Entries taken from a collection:
"""

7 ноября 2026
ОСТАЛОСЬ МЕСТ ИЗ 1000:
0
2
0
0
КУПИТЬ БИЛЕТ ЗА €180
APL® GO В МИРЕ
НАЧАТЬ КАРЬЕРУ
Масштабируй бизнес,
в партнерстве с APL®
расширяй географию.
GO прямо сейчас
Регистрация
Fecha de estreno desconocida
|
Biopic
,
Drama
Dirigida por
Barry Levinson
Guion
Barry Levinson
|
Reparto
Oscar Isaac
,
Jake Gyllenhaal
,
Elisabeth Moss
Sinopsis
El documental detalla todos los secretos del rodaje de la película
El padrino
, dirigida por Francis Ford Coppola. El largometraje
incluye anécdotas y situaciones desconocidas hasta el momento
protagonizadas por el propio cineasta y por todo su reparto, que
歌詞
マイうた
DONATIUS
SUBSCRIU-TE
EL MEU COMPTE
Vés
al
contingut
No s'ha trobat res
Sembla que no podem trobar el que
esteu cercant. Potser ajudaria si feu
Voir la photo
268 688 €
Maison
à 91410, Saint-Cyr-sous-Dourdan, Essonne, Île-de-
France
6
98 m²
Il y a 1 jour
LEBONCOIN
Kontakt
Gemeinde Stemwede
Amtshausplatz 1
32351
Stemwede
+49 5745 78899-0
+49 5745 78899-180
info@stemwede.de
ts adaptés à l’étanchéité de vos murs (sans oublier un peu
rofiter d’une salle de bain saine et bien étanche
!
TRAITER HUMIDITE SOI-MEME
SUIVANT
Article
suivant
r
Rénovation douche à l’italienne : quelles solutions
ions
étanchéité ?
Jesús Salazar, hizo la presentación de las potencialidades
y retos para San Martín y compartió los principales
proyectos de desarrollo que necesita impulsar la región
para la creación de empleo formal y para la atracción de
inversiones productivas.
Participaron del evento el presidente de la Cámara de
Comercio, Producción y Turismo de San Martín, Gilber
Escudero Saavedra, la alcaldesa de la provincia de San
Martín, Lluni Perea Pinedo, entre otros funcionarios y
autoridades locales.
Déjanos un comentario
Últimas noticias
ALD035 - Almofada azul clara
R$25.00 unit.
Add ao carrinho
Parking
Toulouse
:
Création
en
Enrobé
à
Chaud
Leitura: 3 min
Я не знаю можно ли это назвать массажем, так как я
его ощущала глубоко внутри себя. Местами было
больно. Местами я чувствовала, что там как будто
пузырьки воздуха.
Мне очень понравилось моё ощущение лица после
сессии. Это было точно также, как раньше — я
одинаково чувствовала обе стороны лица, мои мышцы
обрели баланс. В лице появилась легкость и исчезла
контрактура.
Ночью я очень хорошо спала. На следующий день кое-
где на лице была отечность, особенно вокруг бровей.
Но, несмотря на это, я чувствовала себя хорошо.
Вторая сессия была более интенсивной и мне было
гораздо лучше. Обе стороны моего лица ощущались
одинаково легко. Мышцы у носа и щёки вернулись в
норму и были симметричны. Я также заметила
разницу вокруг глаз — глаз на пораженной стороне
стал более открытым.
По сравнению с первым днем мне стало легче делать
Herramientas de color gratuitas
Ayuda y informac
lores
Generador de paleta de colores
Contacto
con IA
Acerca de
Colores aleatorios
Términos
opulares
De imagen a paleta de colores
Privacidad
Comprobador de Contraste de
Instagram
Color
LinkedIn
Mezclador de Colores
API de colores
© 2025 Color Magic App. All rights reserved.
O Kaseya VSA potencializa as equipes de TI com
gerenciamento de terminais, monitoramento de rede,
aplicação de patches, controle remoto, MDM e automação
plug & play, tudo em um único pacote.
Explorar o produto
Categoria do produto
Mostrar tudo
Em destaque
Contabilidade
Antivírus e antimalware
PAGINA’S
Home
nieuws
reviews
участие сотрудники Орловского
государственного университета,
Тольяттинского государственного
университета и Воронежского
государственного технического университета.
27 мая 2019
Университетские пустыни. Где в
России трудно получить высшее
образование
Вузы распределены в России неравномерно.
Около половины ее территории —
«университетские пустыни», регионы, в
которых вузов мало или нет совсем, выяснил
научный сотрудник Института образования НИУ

"""

What you have to do: Check each line of the records above for "было", and copy those that have it.

Finished exercise:
его ощущала глубоко внутри себя. Местами было
сессии. Это было точно также, как раньше — я
Вторая сессия была более интенсивной и мне было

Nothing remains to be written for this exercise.